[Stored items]
====================

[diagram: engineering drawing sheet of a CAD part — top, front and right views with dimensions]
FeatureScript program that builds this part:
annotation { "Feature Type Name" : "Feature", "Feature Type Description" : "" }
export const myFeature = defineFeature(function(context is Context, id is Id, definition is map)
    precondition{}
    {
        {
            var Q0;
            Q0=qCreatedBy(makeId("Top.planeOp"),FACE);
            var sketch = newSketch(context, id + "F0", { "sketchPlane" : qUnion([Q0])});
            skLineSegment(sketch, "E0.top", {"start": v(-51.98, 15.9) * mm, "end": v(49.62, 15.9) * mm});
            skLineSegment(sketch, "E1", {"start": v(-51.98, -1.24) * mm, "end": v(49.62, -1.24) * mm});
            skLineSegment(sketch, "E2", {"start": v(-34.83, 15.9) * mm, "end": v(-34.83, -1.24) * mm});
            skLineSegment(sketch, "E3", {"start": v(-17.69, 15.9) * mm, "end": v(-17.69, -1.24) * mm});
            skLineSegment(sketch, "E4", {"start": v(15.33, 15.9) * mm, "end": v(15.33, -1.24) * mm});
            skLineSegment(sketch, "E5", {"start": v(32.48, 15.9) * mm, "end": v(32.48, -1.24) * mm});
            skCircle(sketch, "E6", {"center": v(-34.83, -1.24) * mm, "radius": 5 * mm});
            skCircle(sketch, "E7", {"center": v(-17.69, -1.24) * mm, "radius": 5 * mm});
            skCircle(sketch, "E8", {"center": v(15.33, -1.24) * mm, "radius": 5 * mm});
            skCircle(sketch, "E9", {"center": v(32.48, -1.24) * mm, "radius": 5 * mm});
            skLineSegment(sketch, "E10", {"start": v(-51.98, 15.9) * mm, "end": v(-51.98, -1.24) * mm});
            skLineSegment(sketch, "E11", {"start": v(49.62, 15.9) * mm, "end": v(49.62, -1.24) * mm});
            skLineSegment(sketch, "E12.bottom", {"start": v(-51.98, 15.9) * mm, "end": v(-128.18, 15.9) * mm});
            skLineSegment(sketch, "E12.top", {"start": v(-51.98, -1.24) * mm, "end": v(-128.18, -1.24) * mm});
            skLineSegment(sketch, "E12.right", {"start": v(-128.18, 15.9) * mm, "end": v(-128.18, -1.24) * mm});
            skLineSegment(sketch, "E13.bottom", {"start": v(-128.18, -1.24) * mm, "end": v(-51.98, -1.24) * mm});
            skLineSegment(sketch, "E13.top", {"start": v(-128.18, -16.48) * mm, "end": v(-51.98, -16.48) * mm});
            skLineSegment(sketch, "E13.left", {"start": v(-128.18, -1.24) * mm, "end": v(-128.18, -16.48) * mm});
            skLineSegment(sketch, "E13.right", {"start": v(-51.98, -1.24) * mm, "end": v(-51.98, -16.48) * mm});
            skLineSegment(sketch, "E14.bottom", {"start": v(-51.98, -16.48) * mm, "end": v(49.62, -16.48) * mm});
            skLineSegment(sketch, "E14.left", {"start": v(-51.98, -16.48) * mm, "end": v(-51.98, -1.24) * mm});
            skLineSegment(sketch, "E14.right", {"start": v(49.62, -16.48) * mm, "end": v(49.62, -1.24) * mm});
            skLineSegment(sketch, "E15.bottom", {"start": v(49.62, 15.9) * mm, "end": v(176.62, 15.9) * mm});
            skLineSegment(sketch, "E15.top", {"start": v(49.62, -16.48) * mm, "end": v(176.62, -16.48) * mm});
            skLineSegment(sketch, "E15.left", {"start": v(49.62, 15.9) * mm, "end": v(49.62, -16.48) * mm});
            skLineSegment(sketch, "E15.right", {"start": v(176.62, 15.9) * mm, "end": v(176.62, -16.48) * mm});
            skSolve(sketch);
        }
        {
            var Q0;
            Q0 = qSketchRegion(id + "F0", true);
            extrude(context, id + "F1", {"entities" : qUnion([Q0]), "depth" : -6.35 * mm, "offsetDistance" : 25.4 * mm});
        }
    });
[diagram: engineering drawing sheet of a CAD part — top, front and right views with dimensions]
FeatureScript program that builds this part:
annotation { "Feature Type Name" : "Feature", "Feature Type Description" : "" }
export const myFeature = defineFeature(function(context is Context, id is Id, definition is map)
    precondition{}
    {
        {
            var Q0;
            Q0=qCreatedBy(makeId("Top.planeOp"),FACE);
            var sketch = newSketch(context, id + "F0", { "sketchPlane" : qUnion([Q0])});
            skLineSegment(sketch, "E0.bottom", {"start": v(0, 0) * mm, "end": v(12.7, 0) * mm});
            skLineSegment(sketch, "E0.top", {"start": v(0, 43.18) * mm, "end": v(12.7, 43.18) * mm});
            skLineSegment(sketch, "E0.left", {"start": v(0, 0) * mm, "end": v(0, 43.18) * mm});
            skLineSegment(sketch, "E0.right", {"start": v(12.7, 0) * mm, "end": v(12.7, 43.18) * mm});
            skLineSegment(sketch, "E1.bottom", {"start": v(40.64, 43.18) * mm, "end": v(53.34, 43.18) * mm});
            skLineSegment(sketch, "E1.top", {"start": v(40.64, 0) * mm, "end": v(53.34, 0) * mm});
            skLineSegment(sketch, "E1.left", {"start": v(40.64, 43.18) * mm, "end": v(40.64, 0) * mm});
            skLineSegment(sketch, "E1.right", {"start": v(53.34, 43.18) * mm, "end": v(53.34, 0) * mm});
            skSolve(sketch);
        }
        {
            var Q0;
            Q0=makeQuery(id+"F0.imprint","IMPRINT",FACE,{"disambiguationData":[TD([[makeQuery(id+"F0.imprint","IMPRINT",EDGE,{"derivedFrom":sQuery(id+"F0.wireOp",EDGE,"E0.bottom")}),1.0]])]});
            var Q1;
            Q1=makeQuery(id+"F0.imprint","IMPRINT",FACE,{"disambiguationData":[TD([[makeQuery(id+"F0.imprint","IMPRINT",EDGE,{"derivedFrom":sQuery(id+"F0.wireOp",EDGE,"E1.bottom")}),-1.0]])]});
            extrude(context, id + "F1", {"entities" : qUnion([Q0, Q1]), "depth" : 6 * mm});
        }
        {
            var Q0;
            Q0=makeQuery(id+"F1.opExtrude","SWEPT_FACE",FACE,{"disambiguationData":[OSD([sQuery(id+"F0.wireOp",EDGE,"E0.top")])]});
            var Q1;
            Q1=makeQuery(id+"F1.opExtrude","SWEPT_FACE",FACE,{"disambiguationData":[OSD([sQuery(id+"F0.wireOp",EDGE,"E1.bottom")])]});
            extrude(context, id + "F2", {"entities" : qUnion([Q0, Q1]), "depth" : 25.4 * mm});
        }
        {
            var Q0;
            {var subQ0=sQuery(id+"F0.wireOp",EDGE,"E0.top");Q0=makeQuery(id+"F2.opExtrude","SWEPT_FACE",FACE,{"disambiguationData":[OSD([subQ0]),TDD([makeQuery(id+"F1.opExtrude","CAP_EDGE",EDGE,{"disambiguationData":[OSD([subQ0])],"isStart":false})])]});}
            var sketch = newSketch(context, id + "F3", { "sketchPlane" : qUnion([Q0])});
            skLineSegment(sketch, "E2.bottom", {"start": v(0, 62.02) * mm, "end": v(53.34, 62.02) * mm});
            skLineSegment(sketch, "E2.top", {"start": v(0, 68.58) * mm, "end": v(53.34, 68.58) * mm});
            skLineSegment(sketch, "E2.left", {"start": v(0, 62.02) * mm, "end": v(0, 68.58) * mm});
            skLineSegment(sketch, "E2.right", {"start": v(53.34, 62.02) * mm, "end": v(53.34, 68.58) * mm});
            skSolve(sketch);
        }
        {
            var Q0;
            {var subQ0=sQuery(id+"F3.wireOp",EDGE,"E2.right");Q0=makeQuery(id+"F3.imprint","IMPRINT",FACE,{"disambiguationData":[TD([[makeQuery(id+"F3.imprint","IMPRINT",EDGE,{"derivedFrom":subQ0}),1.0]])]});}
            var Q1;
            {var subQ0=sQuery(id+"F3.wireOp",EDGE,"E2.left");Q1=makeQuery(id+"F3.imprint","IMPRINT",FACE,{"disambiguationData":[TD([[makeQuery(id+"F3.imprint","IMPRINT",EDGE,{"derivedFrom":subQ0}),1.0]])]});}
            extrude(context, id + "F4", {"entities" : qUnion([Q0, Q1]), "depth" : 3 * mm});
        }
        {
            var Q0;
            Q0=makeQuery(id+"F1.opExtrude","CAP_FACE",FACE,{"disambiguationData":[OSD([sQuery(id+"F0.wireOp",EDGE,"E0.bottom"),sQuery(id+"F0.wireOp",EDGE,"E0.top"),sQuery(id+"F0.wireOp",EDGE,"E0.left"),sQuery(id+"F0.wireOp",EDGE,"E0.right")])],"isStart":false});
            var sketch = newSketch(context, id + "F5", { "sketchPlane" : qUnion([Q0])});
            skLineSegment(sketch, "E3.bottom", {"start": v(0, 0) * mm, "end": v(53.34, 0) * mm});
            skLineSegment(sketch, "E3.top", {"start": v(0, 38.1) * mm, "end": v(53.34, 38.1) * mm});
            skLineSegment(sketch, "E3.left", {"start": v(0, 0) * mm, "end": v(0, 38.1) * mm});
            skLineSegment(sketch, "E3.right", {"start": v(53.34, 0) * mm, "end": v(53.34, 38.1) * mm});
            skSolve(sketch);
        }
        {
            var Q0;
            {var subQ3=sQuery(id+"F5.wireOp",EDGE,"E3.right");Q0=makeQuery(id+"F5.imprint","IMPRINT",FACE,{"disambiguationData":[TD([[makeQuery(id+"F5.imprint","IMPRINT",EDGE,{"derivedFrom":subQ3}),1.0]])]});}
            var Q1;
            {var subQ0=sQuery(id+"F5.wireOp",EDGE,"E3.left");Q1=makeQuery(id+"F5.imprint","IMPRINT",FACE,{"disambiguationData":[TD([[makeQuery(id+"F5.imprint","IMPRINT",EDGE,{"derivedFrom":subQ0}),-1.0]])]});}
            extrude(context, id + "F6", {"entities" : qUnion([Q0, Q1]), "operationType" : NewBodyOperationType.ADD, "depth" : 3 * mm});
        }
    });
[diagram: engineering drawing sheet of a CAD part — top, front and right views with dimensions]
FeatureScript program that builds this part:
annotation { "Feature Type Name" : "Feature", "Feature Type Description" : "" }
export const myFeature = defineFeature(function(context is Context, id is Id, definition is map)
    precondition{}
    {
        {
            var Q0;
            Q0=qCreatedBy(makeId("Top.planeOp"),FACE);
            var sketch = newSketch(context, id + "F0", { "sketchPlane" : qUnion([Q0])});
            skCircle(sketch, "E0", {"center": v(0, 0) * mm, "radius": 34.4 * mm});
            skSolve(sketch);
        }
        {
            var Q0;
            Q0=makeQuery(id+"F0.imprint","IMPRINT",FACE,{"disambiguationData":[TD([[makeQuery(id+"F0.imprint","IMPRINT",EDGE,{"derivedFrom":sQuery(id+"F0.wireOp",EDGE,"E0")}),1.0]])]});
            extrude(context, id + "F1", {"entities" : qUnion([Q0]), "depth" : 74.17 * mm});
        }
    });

====================

[TASK DIRECTIONS] Convert the lines running from the start of the records through the line that contains "v(-34.83, 15.9) *" into a JSON list of strings, one string per line and no entries for blank lines.

[FINISHED ANSWER]
[
  "[diagram: engineering drawing sheet of a CAD part — top, front and right views with dimensions]",
  "FeatureScript program that builds this part:",
  "annotation { \"Feature Type Name\" : \"Feature\", \"Feature Type Description\" : \"\" }",
  "export const myFeature = defineFeature(function(context is Context, id is Id, definition is map)",
  "    precondition{}",
  "    {",
  "        {",
  "            var Q0;",
  "            Q0=qCreatedBy(makeId(\"Top.planeOp\"),FACE);",
  "            var sketch = newSketch(context, id + \"F0\", { \"sketchPlane\" : qUnion([Q0])});",
  "            skLineSegment(sketch, \"E0.top\", {\"start\": v(-51.98, 15.9) * mm, \"end\": v(49.62, 15.9) * mm});",
  "            skLineSegment(sketch, \"E1\", {\"start\": v(-51.98, -1.24) * mm, \"end\": v(49.62, -1.24) * mm});",
  "            skLineSegment(sketch, \"E2\", {\"start\": v(-34.83, 15.9) * mm, \"end\": v(-34.83, -1.24) * mm});"
]